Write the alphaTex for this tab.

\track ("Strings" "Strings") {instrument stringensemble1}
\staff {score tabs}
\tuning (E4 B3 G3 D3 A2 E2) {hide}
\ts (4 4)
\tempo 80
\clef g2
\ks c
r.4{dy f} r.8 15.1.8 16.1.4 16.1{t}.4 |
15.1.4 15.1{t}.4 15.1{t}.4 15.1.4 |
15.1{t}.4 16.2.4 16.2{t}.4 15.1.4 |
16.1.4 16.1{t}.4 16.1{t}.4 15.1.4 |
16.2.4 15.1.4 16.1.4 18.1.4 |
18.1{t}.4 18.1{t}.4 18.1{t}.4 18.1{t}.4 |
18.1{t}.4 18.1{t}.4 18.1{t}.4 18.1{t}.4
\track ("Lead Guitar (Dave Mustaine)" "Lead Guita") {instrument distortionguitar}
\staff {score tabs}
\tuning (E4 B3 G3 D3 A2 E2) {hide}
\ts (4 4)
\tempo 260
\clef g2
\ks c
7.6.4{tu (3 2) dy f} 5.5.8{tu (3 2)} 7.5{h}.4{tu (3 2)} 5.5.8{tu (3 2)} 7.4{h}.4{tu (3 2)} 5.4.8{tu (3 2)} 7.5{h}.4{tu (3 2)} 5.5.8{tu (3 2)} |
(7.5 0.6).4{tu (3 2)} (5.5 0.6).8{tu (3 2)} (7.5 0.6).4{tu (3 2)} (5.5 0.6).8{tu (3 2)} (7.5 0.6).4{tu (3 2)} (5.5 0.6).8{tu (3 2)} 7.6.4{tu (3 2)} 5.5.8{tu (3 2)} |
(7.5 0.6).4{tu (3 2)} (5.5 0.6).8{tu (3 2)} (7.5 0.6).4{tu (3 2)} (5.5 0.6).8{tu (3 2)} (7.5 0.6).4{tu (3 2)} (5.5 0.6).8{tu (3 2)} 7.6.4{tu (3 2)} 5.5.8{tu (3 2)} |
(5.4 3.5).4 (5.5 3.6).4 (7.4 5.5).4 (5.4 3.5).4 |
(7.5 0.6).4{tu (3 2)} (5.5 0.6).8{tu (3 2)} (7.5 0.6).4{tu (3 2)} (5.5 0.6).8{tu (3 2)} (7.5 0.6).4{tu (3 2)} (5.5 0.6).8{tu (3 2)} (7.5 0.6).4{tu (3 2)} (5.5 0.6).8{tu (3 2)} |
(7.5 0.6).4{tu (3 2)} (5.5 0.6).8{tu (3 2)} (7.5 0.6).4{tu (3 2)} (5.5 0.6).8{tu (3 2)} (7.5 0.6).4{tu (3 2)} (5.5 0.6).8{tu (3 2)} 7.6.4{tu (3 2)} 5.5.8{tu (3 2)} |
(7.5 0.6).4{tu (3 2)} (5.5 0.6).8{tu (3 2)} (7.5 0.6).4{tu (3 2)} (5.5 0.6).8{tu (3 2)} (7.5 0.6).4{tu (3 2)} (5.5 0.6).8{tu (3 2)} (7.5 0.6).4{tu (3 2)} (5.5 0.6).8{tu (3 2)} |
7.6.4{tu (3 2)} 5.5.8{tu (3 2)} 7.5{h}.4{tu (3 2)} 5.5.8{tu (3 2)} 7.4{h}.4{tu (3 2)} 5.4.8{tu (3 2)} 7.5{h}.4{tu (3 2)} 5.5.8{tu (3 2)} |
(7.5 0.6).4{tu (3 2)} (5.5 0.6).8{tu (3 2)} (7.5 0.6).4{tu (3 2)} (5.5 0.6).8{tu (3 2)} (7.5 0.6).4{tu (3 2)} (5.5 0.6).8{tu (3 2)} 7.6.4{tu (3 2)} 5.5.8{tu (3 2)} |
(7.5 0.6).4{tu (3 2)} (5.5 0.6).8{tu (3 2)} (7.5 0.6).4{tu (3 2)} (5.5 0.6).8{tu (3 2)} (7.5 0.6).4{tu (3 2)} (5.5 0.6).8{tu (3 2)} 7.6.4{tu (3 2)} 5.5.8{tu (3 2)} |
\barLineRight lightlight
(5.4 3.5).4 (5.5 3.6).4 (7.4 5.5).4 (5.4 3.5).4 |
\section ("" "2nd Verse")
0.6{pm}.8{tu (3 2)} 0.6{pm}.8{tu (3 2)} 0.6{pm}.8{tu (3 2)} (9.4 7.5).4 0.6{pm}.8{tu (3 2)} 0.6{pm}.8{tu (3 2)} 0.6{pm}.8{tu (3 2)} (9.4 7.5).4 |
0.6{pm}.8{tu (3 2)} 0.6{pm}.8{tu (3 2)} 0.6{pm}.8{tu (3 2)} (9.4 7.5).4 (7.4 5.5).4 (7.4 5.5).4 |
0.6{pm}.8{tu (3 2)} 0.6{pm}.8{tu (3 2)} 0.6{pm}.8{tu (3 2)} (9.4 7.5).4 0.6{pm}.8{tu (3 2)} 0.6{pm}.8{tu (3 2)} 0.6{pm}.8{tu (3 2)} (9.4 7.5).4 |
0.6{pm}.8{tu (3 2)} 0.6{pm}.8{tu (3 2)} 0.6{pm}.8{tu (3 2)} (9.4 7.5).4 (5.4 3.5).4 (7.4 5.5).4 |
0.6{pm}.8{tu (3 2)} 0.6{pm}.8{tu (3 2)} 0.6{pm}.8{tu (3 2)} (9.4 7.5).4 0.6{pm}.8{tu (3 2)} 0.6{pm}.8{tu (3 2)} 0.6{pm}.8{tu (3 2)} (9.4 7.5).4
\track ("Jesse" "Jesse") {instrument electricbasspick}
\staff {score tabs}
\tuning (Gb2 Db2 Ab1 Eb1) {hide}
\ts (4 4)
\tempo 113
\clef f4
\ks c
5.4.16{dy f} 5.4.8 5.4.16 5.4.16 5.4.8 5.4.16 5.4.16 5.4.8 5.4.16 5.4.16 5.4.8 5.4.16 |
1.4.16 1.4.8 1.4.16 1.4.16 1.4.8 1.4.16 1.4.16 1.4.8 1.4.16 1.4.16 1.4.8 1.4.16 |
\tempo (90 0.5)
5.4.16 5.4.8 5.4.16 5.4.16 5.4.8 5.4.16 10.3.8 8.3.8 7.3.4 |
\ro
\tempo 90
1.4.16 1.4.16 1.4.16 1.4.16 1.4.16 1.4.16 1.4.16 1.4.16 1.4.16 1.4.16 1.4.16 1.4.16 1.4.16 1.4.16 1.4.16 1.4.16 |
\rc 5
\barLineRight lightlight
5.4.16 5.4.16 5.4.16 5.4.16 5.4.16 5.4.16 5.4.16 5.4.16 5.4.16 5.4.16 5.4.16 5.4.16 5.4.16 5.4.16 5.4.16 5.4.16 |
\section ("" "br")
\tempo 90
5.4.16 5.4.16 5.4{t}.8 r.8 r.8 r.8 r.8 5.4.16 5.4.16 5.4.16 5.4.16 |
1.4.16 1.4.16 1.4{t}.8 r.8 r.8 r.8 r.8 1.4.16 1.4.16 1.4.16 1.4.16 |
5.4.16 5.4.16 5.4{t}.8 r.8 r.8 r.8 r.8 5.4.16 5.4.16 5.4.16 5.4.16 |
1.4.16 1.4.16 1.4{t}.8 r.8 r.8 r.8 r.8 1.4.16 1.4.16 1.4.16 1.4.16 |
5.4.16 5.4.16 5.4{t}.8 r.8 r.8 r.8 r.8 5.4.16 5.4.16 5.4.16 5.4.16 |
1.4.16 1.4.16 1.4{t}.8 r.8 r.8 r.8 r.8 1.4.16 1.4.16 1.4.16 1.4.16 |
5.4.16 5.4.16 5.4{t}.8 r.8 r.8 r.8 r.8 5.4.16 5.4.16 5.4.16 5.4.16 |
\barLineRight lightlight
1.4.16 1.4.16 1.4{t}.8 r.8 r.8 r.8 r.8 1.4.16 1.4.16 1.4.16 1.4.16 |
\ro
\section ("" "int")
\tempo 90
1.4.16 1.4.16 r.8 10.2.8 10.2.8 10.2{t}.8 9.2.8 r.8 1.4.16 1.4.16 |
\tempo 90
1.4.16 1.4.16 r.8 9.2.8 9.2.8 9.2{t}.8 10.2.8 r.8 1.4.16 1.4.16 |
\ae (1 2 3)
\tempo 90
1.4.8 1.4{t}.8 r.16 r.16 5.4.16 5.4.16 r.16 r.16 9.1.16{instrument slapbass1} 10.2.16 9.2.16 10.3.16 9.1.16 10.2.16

TASK DESCRIPTION -> Please count the lines in the records above that contain the word "track" and reply with only that number.

FINAL RESULT -> 3